**Brief 1**:
Decide whether each statement agrees with the abstract on women's activism in two Quebec industries, answering yes or no and quoting the words from the abstract that settle it. (a) The essay compares female cotton workers with women operatives in the boot and shoe industry. (b) The cotton workers formed an industrial labour organization before they began rising against attempts to appropriate surplus-value. (c) The two episodes of female militancy the essay examines took place at the Hochelaga and Ste. Anne mills.
**Brief 2**:
Reproduce the abstract on women's activism in two Quebec industries word for word, from "One of the most" up to and including "and gender-related abuses.".
──────── Page text ────────
'In Search Of The Unbound Prometheia': A Comparative View Of Women's Activism in Two Quebec Industries, 1869-1908

Jacques Ferland

Abstract


One of the most salient features of women's earlier contribution to the labour movement in Quebec, during the late 19th and early 20th centuries, is the prominent and often militant role of female cotton workers. Long before they formed an industrial labour organization, the cotton "girls" rose persistently, in most mills, against various attempts to further appropriate absolute and relative surplus-value. After having formally joined forces with fellow male unionists, they carried with this activism a more acute challenge to managerial prerogatives and patriarchal standards of criminality in a major assault on child and gender-related abuses.

The following essay explores, in a comparative mode and from the perspective of the workplace, why female cotton workers were more assertive and have left far greater evidence of their proneness to strike than other women operatives in the boot and shoe industry. It also focuses on two important episodes of female militancy at the Hochelaga and Ste. Anne mills in order to provide a socio-economic context to their activism and to witness how solidarity could evolve rapidly into estrangement over sensitive gender-related issues.

Résumé

Énergique et militante, la lutte des travailleuses du coton constitue l'un des chapitres les plus palpitants du mouvement ouvrier québécois de la fin du 19e au début du 20e siècles. Dans la majorité des filatures, celles-ci s'insurgèrent contre plusieurs tentatives visant à accentuer l'appropriation de la plus-value absolue et relative, longtemps avant qu'elles ne joignent une fédération syndicale industrielle. Une fois syndiqées, elles se lancèrent résolument à l'attaque d'abus de toute sorte contre les femmes et les enfants, n'hésitant pas, chemin faisant, à défier certains privilèges capitalistes et à remettre en question les préceptes de criminalité issus d'une société patriarchale.

C'est par le biais d'une méthode comparative et d'une perspective axée sur le milieu de travail que cet article propose d'explorer pourquoi ces travailleuses furent nettement plus engagées que leurs consoeurs dans l'industrie de la chaussure, comme en fait foir leur prédisposition à se mobiliser et à se soulever avec persistance contre le capital malgré des obstacles douvent insurmontables. Il porte aussi sur deux épisodes clefs de ce militantisme féminin aux filatures d'Hochelaga et de Sainte-Anne, dans le but d'y retracer le contexte socio-émotionelle et d'observer jusqu'à quel point cette solidarité ouvrière reste vulnérable aux questions liées à la conditions féminine.
──────── Source information ────────
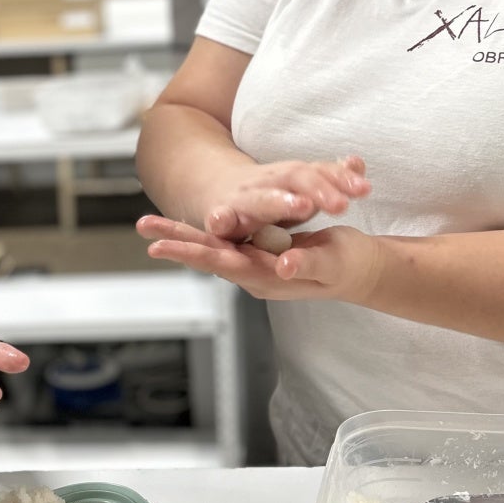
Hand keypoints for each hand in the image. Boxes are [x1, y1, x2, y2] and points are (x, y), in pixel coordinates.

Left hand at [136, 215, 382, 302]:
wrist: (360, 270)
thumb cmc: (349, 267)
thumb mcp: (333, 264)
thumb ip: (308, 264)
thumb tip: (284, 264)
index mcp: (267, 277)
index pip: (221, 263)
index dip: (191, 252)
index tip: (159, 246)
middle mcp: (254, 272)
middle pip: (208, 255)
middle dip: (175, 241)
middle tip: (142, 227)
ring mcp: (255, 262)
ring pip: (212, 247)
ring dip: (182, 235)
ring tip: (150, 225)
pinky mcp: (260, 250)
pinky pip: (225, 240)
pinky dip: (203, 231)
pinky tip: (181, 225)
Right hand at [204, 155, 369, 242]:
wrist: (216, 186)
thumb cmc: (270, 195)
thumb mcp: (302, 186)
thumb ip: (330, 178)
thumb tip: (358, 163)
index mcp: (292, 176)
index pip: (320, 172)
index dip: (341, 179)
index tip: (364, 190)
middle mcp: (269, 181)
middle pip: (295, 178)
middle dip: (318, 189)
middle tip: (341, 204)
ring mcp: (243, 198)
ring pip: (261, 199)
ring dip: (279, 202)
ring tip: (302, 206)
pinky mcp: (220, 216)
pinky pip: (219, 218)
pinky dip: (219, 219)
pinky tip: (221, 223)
────────
──────── Source information ────────
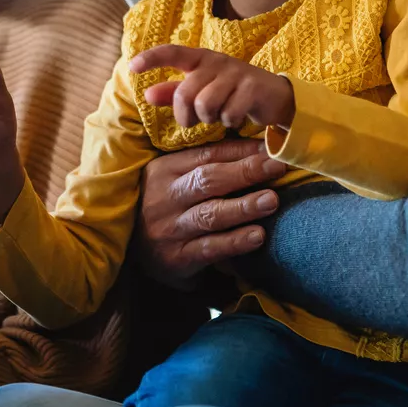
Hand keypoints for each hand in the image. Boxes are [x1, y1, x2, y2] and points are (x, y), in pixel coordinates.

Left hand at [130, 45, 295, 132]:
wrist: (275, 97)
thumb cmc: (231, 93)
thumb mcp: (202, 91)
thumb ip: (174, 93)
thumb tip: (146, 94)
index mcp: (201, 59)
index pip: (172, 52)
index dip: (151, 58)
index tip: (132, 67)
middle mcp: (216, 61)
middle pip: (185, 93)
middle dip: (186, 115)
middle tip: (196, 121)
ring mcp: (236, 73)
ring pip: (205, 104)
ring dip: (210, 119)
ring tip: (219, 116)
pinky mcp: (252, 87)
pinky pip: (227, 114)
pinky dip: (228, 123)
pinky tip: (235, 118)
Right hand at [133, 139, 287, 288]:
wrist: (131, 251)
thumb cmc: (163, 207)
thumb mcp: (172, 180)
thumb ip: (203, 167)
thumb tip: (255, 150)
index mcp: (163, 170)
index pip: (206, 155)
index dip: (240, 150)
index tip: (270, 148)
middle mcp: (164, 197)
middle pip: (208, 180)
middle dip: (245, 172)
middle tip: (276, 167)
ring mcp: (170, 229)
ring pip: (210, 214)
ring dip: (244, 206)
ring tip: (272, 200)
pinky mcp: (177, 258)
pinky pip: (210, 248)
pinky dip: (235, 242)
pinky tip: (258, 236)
────────
**Task output 1**:
(a) Yes: "why female cotton workers were more assertive and have left far greater evidence of their proneness to strike than other women operatives in the boot and shoe industry"
(b) No: "Long before they formed an industrial labour organization"
(c) Yes: "two important episodes of female militancy at the Hochelaga and Ste. Anne mills"

**Task output 2**:
One of the most salient features of women's earlier contribution to the labour movement in Quebec, during the late 19th and early 20th centuries, is the prominent and often militant role of female cotton workers. Long before they formed an industrial labour organization, the cotton "girls" rose persistently, in most mills, against various attempts to further appropriate absolute and relative surplus-value. After having formally joined forces with fellow male unionists, they carried with this activism a more acute challenge to managerial prerogatives and patriarchal standards of criminality in a major assault on child and gender-related abuses.